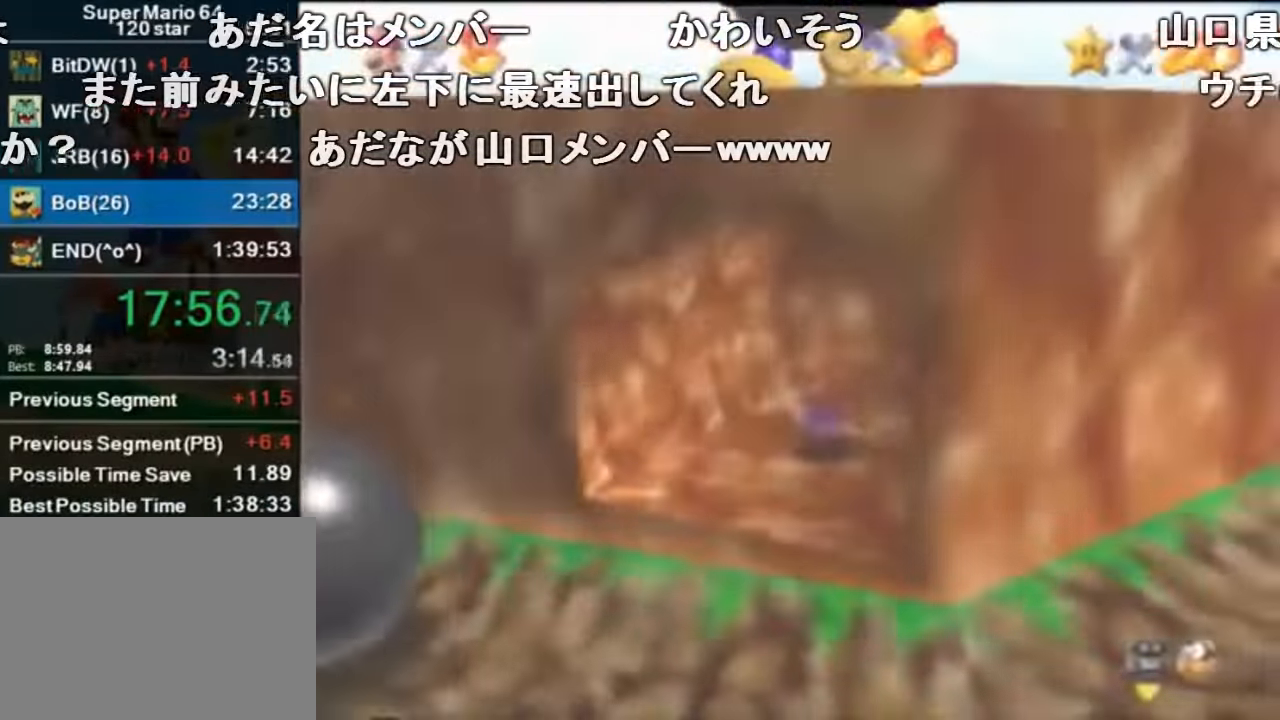
{"buttons": ["A"], "left_stick": "down", "events": []}
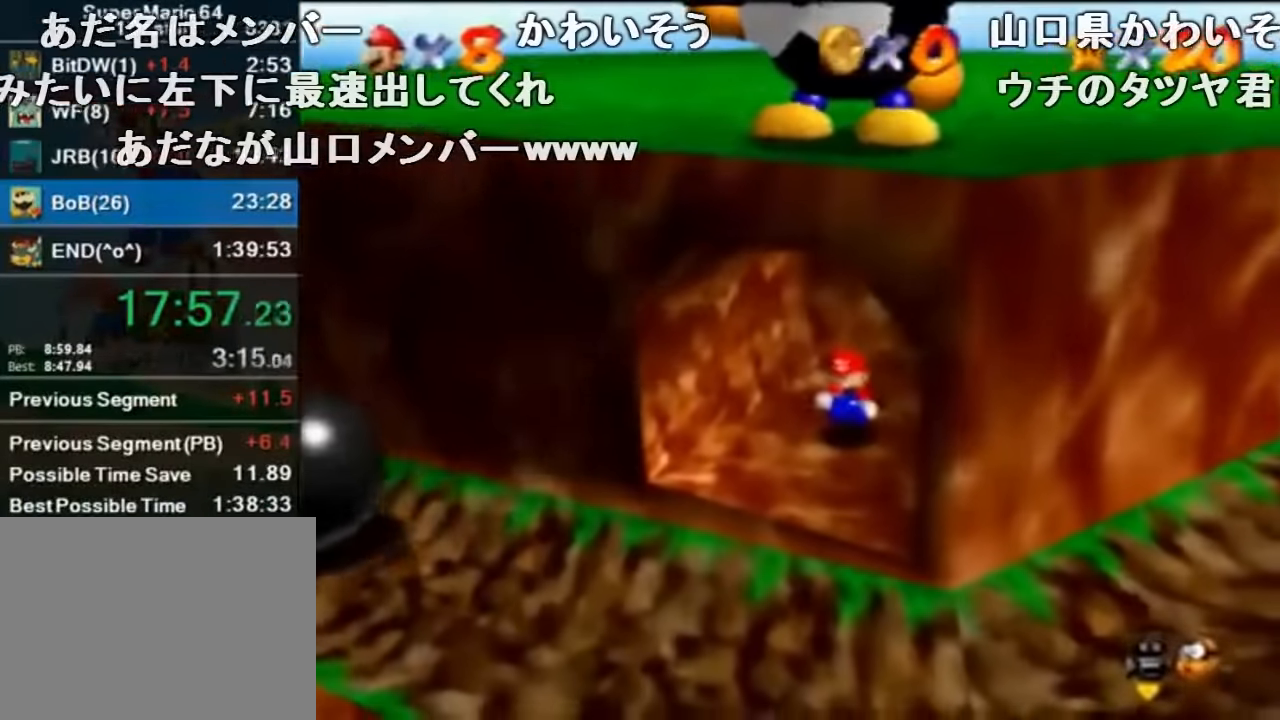
{"buttons": [], "left_stick": "down", "events": [[167, "B", "down"], [233, "A", "up"], [233, "B", "up"]]}
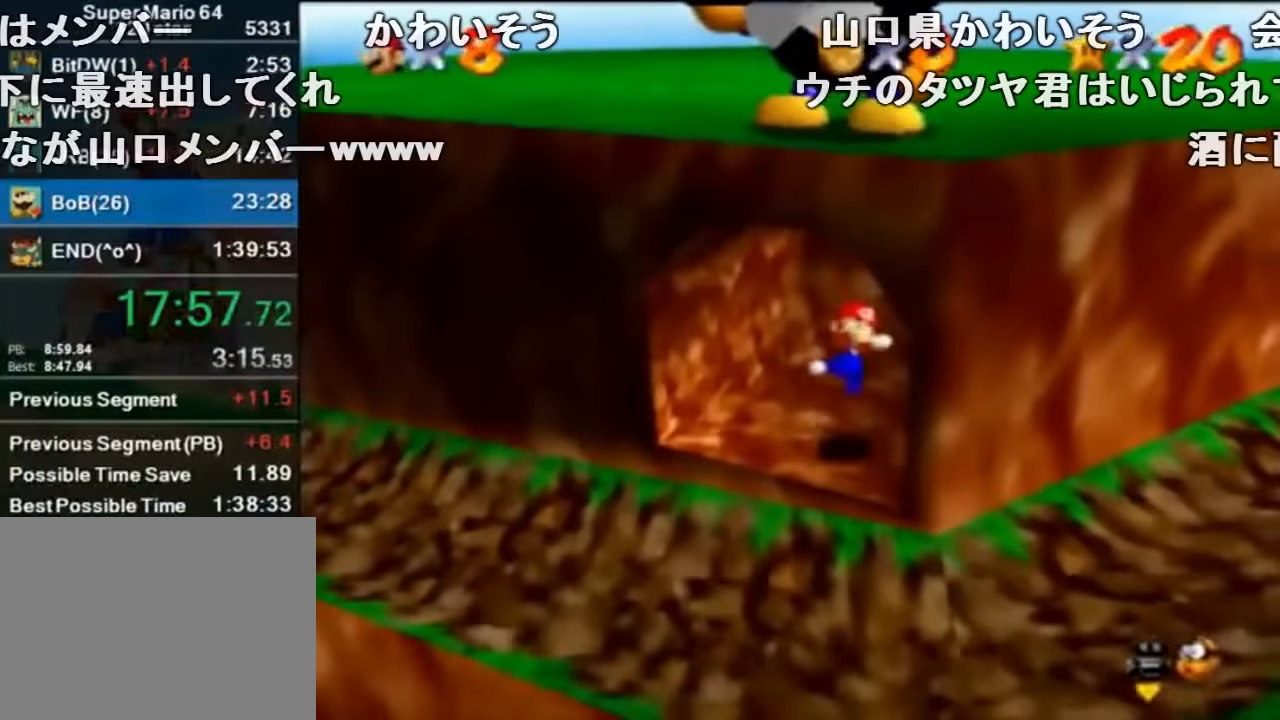
{"buttons": ["A"], "left_stick": "up", "events": [[267, "left_stick", "up"], [300, "A", "down"]]}
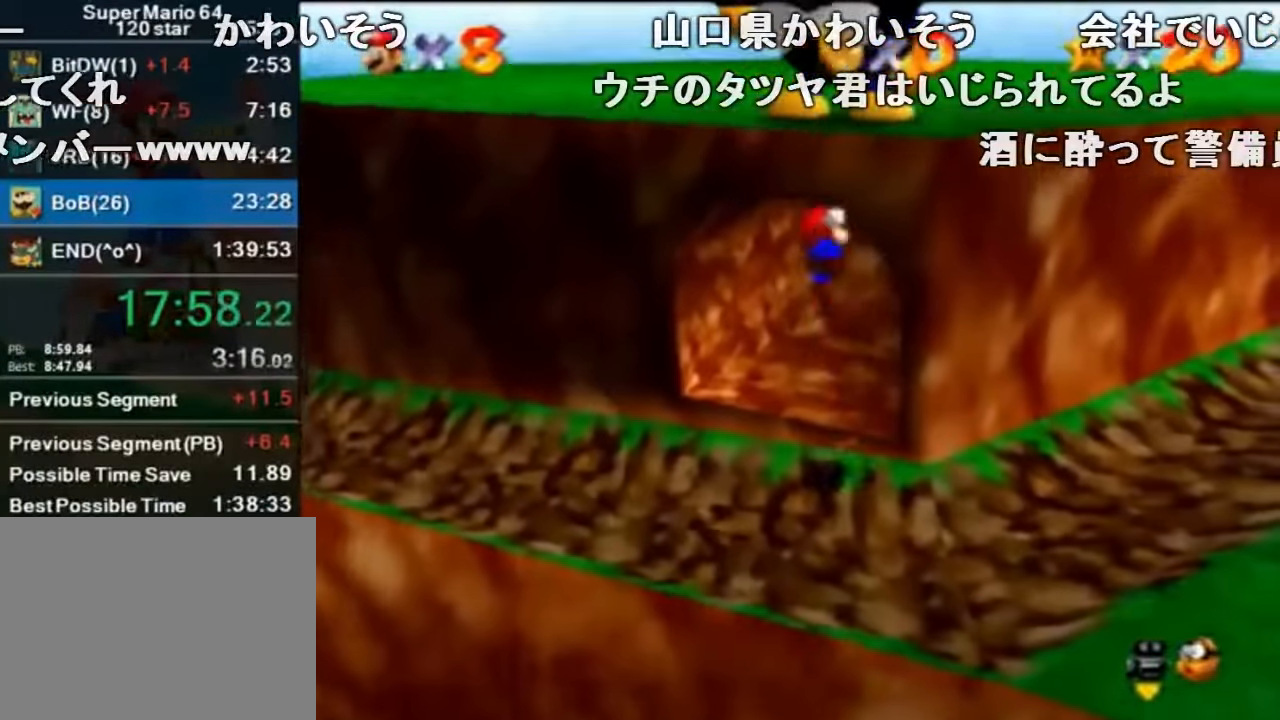
{"buttons": [], "left_stick": "up", "events": [[133, "A", "up"]]}
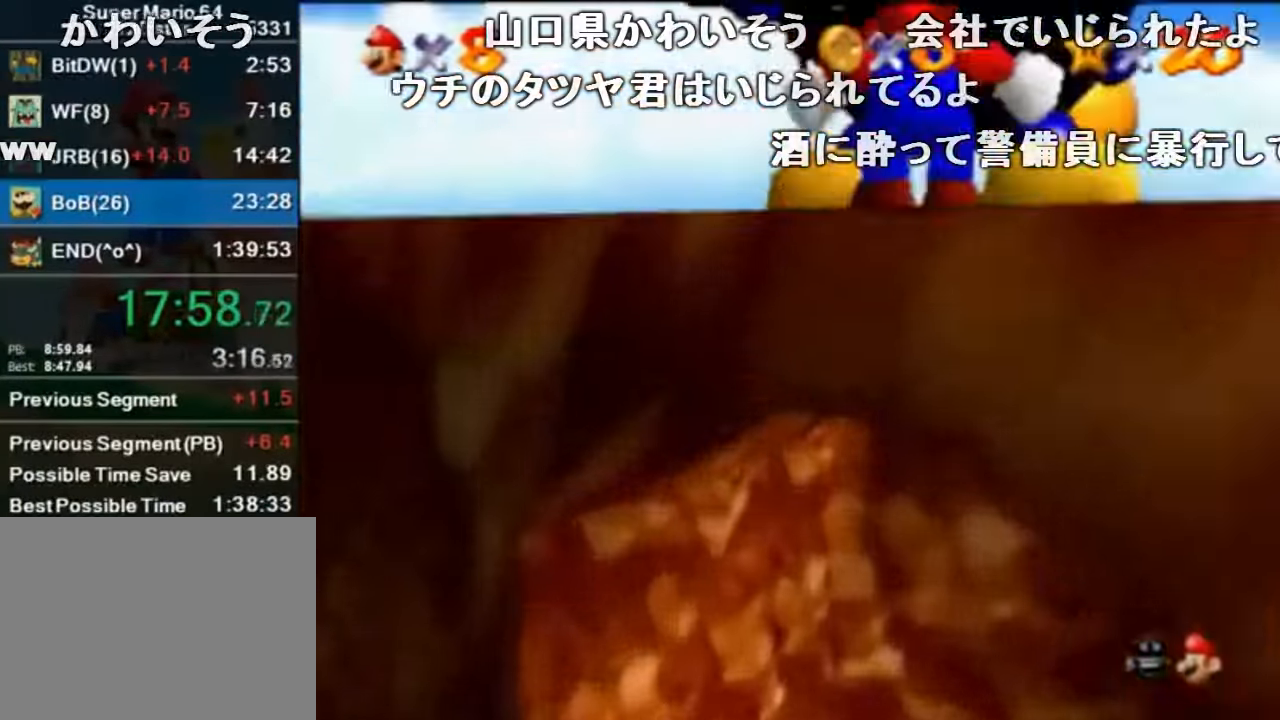
{"buttons": [], "left_stick": "center", "events": [[33, "left_stick", "center"]]}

About this task: From the listing, tally every line with the word "down" in it and give only the tally.

Task output: 3